══ Selected excerpt
Python client enters busy loop on heartbeat timeout
---------------------------------------------------

                 Key: QPID-3860
                 URL: https://issues.apache.org/jira/browse/QPID-3860
             Project: Qpid
          Issue Type: Bug
          Components: Python Client
    Affects Versions: 0.14
         Environment: Client: Linux radudan.activesoft.ro 3.2.3-2.fc16.x86_64 
#1 SMP Fri Feb 3 20:08:08 UTC 2012 x86_64 x86_64 x86_64 GNU/Linux
Server: Linux ophelia.activesoft.ro 2.6.32-220.2.1.el6.x86_64 #1 SMP Fri Dec 23 
02:21:33 CST 2011 x86_64 x86_64 x86_64 GNU/Linux

            Reporter: Radu Dan
            Priority: Critical


Let's asume the following code, that's linked against and connected to qpid 
0.14:

#!/bin/env python
import sys, time, logging
from qpid.messaging import *
logging.basicConfig(level=logging.INFO)

connection = Connection(
        host="ophelia.activesoft.ro",
        port=5672,
        heartbeat=1,
        reconnect=True,
        reconnect_interval_min=1,
        reconnect_interval_max=1,
        reconnect_limit=5,
        reconnect_timeout=5
)

connection.open()
session = connection.session()
sender = session.sender("test; {create: always}")

id = 0
while True:
        try:
                sender.send({
                        "hello": "world"
                })
                logging.info("Sent %d" % id)
                id += 1
        except KeyboardInterrupt:
                break
        except:
                logging.info("Error")
        finally:
                time.sleep(1)
════
══ Data excerpt
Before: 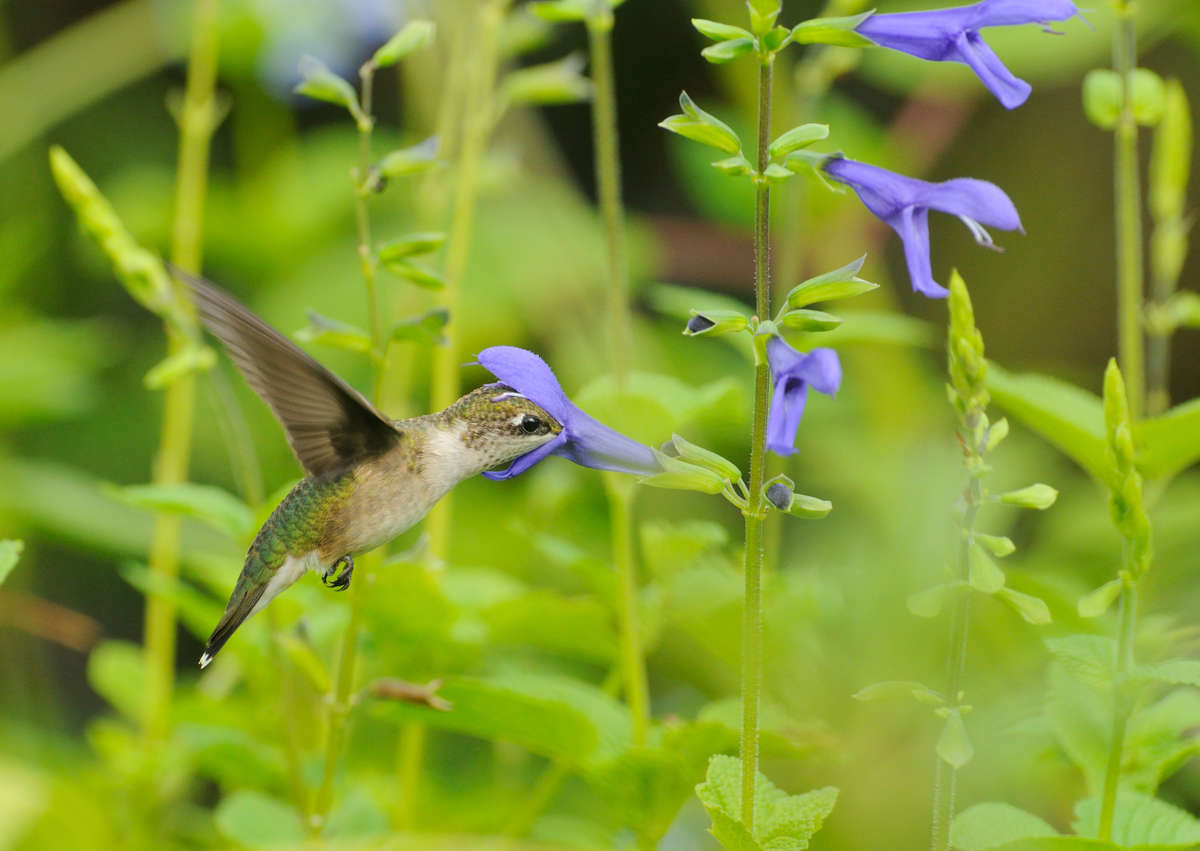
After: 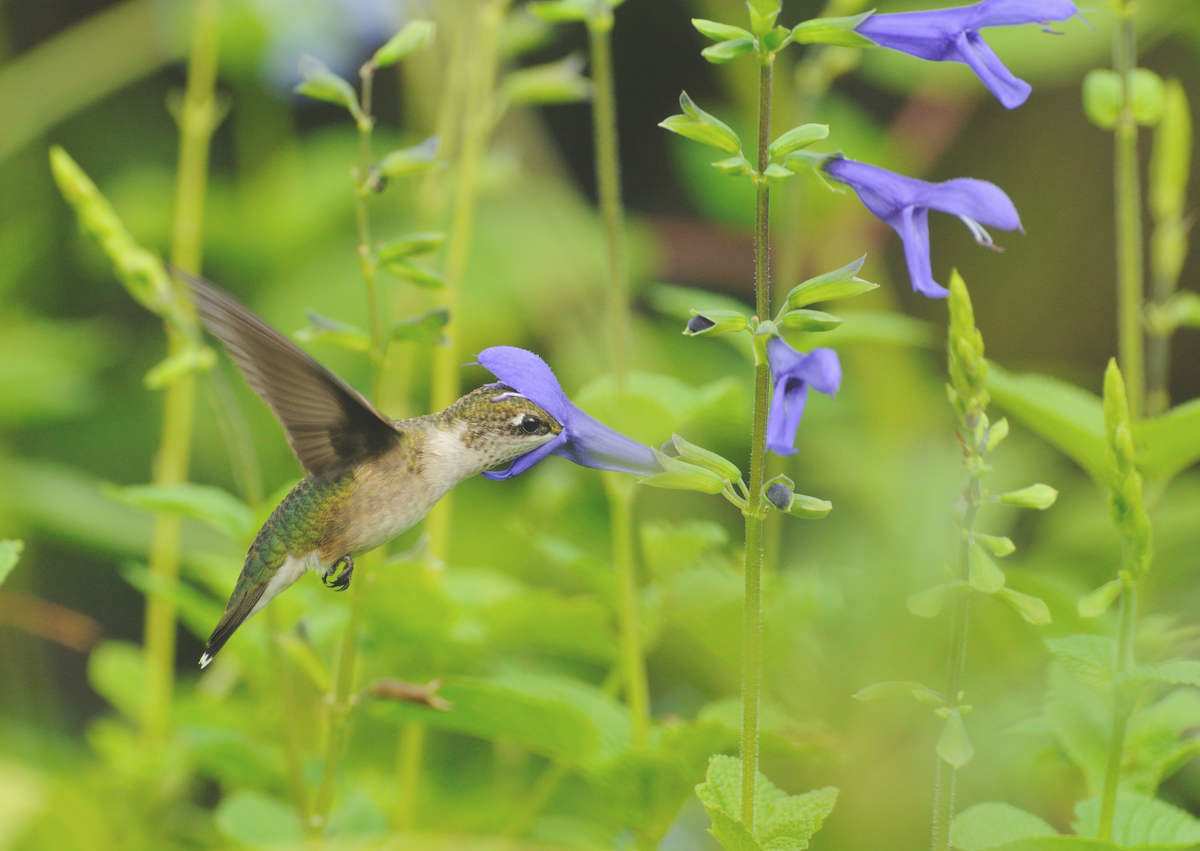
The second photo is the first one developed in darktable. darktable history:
════
> _The exercise_
Answer these questions about the Qpid bug report above:
1. Which version of Qpid does the issue affect?
2. What priority is the report given?
3. What heartbeat value does the example code pass when creating the connection?

> _Answer to the task_
1. 0.14
2. Critical
3. 1